For painting and drawing in mixed reality, the experience is just like Tilt Brush, with a pallet of colors and brushes you can select from. The voxel editor lets you convert pre-existing 3D models into voxel-based ones so you can jumpstart your own creations, and the physics editor makes the creation of elaborate interactive models easy (or at least easier).
The exciting stuff is when all the individual tools are combined. Imagine a scene with an embedded music video scoring a dance battle between two GIFs, surrounded by a glowing stratosphere of stars. That’s very feasible in Figmin XR on the Quest Pro.
Weird Discoveries
Figmin XR includes a basic discovery feature to find new scenes to look at and recommended ones that best show off the app's tools. I’ve seen a working marble race track, put-put golf, and even a model illustrating the moon's path around the Earth with realistic gravity, just on the first page of Figmin XR’s discover tab.
What gets my goat, though, is everything off the beaten path. The broken scenes that only have a random embed or GIF that still works. Crude drawings. Recreations of popular animated characters. The weirder it is, the better it is in my book. Figmin XR seems to have the goods.
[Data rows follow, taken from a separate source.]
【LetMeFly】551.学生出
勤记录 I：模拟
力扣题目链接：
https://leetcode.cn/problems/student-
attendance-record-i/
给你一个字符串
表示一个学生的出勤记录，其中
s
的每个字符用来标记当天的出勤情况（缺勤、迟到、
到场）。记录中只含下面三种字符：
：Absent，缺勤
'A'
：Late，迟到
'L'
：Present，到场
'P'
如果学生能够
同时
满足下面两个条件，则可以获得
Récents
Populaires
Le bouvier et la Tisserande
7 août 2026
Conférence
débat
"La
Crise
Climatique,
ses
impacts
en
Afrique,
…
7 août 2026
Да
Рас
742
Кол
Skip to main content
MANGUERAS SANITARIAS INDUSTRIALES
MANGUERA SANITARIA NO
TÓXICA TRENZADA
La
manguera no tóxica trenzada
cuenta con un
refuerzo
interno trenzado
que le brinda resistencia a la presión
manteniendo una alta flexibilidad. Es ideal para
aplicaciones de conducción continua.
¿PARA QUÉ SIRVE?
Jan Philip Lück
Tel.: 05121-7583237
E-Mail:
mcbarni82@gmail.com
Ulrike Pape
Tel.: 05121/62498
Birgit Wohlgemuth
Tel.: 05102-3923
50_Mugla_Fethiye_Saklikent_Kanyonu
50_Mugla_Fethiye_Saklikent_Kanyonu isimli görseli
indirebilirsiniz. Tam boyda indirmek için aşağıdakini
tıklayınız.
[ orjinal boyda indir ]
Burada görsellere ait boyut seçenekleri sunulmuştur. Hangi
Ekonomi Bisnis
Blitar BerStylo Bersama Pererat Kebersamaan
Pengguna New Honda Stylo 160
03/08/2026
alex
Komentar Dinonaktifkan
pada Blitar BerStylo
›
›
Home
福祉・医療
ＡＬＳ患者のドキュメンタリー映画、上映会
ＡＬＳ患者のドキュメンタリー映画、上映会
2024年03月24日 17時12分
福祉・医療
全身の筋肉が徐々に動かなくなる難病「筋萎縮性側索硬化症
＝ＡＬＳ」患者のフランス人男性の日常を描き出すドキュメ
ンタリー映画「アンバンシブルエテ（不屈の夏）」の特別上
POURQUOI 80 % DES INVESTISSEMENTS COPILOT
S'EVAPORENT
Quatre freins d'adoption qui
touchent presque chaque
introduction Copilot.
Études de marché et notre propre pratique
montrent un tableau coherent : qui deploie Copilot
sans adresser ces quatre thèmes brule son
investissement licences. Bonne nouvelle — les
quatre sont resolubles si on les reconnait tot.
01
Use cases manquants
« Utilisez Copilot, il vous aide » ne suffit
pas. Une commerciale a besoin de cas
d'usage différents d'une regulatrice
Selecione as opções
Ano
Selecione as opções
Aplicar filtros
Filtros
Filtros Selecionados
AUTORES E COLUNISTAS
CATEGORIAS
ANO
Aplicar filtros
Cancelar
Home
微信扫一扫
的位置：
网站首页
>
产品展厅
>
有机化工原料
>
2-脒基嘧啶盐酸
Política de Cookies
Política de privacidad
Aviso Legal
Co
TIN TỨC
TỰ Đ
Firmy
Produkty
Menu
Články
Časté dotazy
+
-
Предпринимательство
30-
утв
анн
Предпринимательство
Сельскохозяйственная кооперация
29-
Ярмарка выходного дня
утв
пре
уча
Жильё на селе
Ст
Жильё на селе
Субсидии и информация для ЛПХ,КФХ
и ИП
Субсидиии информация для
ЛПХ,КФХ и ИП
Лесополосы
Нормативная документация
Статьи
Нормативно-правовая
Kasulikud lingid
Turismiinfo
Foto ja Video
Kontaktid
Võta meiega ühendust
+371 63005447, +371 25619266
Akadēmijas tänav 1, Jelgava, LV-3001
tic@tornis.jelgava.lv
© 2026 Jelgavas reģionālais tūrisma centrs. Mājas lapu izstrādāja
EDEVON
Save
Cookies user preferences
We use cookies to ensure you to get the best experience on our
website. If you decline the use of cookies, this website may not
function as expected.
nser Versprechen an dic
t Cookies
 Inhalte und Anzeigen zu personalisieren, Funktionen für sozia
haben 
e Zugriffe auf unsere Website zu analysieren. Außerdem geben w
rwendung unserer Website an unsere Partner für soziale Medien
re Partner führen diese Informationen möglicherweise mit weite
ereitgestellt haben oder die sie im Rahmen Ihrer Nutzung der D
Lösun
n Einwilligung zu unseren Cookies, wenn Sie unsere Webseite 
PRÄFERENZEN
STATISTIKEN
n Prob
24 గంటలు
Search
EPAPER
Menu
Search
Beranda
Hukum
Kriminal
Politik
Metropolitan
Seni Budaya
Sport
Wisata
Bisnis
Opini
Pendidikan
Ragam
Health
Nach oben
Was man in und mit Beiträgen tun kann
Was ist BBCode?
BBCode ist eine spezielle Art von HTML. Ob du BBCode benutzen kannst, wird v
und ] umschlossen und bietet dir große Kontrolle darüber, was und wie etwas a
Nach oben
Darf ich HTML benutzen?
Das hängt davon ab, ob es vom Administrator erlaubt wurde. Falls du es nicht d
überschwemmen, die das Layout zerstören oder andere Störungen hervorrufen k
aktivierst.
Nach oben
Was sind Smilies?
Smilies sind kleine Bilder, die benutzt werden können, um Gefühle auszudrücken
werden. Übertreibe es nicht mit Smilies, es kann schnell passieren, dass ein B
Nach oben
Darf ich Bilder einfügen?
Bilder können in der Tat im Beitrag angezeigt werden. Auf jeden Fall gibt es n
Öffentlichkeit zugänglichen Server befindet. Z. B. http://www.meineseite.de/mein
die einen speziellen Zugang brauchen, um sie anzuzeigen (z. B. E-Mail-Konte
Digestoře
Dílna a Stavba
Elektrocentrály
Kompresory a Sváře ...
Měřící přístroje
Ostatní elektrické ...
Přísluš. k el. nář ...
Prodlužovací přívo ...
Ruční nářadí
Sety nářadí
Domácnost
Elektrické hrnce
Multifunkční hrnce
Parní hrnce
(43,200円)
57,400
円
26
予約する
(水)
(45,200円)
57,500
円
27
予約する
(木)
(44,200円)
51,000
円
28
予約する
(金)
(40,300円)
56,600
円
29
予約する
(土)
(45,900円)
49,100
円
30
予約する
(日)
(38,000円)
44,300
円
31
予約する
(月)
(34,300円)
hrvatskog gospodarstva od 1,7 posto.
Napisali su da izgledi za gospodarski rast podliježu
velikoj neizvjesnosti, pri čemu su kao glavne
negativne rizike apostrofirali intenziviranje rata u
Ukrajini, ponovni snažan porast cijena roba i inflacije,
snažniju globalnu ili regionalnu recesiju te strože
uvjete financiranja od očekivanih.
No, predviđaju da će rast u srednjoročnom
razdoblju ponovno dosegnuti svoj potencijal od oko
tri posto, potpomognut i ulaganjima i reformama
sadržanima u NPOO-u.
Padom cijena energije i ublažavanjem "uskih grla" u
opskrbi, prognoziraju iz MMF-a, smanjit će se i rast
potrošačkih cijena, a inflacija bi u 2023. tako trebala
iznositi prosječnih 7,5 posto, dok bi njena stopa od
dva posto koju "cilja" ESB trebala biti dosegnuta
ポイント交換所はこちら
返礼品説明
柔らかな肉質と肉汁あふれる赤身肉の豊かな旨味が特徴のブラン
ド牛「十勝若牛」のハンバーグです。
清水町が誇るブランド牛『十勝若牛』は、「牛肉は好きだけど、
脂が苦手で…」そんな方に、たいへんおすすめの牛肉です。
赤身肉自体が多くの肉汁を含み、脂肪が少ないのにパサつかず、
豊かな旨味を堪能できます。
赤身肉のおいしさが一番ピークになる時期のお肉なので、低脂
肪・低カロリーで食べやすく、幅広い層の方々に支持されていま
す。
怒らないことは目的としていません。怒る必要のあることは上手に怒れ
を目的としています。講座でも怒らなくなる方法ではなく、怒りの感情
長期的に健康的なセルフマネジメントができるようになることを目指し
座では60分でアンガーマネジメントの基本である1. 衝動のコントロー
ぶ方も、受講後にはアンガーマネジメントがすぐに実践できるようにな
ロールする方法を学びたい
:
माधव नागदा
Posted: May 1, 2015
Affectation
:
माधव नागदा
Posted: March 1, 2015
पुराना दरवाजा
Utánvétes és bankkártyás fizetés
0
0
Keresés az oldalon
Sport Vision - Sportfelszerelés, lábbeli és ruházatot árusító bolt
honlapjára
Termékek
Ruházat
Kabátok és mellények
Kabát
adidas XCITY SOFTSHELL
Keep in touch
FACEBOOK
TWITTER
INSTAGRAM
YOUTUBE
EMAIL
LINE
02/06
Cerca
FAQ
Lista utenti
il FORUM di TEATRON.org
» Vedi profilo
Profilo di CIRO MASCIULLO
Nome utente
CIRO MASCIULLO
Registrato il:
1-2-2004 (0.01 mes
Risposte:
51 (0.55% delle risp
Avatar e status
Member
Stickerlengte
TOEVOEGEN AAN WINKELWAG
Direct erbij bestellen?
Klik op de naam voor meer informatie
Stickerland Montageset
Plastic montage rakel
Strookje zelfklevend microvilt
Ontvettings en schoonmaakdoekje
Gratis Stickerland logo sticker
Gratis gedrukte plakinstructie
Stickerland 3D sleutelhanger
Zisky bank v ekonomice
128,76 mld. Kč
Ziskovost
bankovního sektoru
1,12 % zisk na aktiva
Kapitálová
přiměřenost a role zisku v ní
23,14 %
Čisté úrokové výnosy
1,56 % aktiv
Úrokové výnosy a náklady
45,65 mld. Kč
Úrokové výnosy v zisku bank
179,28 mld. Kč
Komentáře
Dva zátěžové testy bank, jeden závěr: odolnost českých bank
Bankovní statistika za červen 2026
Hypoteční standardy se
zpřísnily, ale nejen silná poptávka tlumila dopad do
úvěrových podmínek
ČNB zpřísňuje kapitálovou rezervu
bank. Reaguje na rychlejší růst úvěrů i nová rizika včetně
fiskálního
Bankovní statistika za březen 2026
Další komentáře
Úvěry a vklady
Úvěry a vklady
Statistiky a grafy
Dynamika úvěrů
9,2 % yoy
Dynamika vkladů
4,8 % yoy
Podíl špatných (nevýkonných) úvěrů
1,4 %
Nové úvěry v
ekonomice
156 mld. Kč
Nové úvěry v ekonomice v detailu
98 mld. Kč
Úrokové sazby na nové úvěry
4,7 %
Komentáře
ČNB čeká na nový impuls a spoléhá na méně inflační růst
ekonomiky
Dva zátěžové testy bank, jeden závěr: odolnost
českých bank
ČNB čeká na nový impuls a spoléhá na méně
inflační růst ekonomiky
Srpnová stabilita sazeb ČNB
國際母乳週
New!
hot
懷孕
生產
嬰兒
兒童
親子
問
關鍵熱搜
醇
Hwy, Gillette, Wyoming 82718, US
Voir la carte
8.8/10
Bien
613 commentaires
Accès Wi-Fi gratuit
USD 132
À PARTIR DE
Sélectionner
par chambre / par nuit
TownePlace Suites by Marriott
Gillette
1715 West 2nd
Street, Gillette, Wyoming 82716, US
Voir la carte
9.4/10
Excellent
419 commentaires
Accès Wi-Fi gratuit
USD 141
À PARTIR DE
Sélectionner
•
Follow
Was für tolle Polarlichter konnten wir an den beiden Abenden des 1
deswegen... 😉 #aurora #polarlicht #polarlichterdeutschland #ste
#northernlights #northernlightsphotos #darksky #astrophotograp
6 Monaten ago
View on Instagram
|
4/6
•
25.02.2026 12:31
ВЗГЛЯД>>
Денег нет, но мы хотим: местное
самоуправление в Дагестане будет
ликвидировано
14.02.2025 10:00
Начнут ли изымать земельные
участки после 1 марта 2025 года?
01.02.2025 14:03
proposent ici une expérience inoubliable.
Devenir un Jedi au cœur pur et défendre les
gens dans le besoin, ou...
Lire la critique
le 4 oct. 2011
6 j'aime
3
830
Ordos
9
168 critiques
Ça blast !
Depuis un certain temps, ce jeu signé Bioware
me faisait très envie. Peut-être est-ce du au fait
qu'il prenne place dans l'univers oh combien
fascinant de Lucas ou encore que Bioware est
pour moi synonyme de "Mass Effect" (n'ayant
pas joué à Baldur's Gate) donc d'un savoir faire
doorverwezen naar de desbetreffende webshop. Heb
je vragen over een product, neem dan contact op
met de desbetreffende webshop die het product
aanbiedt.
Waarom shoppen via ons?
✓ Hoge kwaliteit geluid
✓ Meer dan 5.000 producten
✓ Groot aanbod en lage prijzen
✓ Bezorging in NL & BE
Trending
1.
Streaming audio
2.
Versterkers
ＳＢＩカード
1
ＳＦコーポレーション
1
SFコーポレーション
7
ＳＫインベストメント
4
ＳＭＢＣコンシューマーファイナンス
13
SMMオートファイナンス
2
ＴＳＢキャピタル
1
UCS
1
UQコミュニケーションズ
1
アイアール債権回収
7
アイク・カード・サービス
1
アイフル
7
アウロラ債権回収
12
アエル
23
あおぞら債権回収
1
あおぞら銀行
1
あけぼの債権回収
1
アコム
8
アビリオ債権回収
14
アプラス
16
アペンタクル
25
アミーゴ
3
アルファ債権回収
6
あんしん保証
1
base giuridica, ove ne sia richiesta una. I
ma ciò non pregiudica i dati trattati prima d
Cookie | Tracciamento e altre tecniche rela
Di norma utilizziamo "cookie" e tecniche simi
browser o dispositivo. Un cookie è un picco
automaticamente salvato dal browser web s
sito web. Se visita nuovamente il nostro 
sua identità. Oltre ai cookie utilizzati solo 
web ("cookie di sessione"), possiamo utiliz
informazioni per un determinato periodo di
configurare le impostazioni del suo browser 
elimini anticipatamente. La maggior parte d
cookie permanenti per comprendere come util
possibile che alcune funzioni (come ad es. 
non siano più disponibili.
VR has to be strange to catch on
Virtual reality has something approaching mainstream awareness and acceptance for the first time in possibly forever. Coming in swinging with an expensive headset and productivity apps makes sense from one angle for Meta, but not if you want people excited to put their headsets on. The best way to do that is to let them freely create and be as weird as they need to be in the process. If you want the metaverse to be the next mobile internet, it should be as wild and expressive as our current internet. Even though it’s just a tool for creating and sharing mixed reality creations, Figmin XR gives me hope that the professional appearance of the Quest Pro doesn’t mean it can let loose with the right apps on board.